Background: The clinical course of chronic lymphocytic leukaemia (CLL) is variable. ZAP-70 expression is believed to provide prognostic information. The flow cytometric detection of ZAP-70 is difficult because it is an intracellular antigen with weak expression in CLL. Consensus has not been reached as to the best method for measurement.

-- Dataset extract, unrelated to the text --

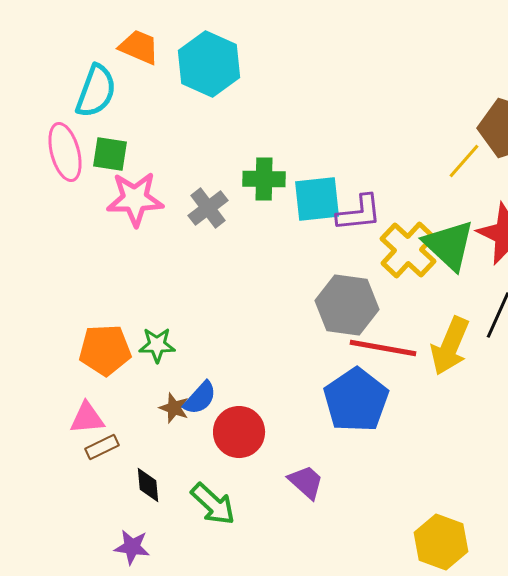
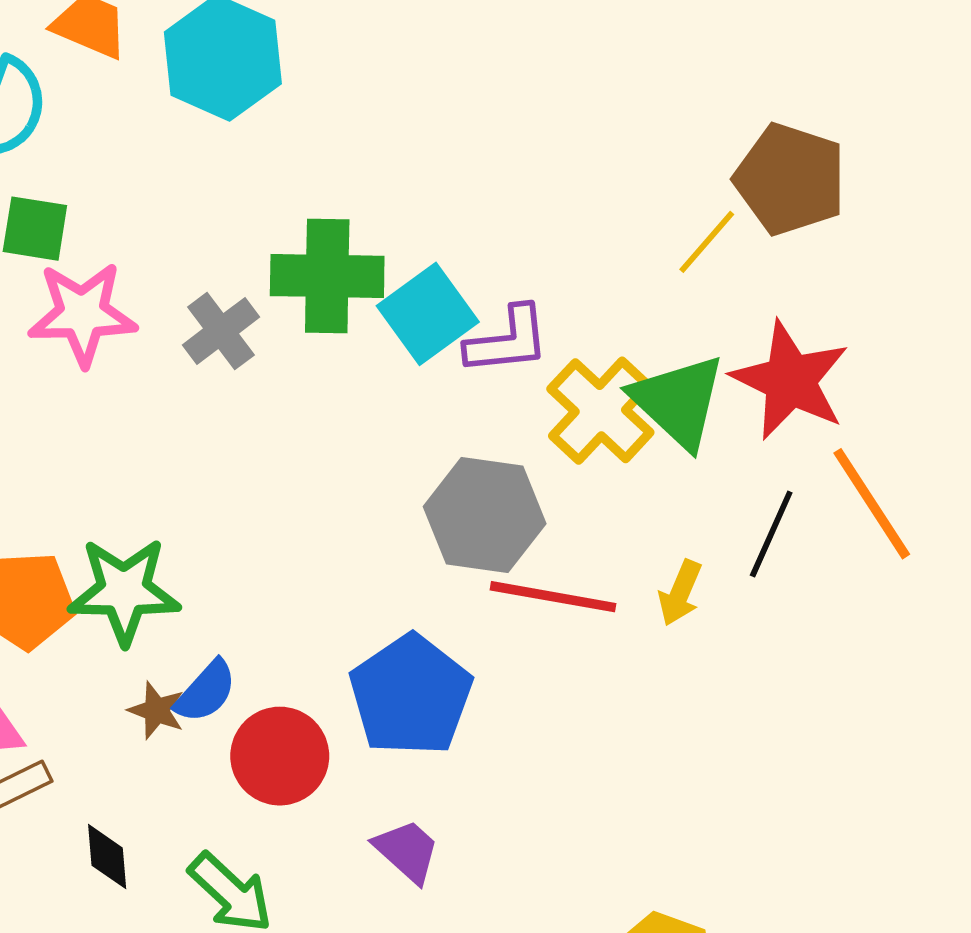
green cross: (264, 179) -> (327, 276), size x1.4
cyan square: (317, 199) -> (428, 314), turned -30
green star: (157, 345) -> (124, 591), size x1.6
yellow arrow: (450, 346) -> (680, 593), size x0.6
blue pentagon: (356, 400) -> (411, 695), moved

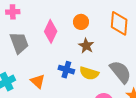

Methods: We analyzed 72 CLL patient samples for ZAP-70 expression and IgVH mutational status. Sensitivity and specificity of ZAP-70 expression against IgVH mutational status were assessed for two clones (2F3.2 and 1E7.2) and for four methods of analysis: percentage positivity (PP), comparing test to isotype control, ratio of geometric means of test and isotype control, and percentage and ratiometric methods comparing test and T/NK cell populations. The effects of anticoagulant, collection times, and time to analysis were also evaluated.
Results: Sensitivity and specificity were 85 and 88%, respectively, for Upstate PP; 70 and 88% for Caltag PP; 89 and 91% for Upstate ratio; 89 and 88% for Caltag ratio. Intraobserver variability was smaller when ZAP-70 expression was assessed using a ratiometric approach rather than the percentage method. By 48 h, we observed an average decrease of 13% in the Caltag ratio in the heparin preserved samples compared to an increase of 3% in those collected in EDTA. Within the first 24-h period, a greater percent variability was observed in those samples collected into EDTA compared with heparin.
Conclusion: Our data support a rapid method for ZAP-70 measurement using commercially available fixation/permeabilization reagents, a conjugated antibody, and a ratiometric method of analysis that minimizes subjective interpretation of the results. This is a method of ZAP-70 assessment that could be included in a routine diagnostic CLL panel; however, the choice of anticoagulant and time of analysis after collection are critical factors in accurate assessment of ZAP-70 expression.
(c) 2006 International Society for Analytical Cytology.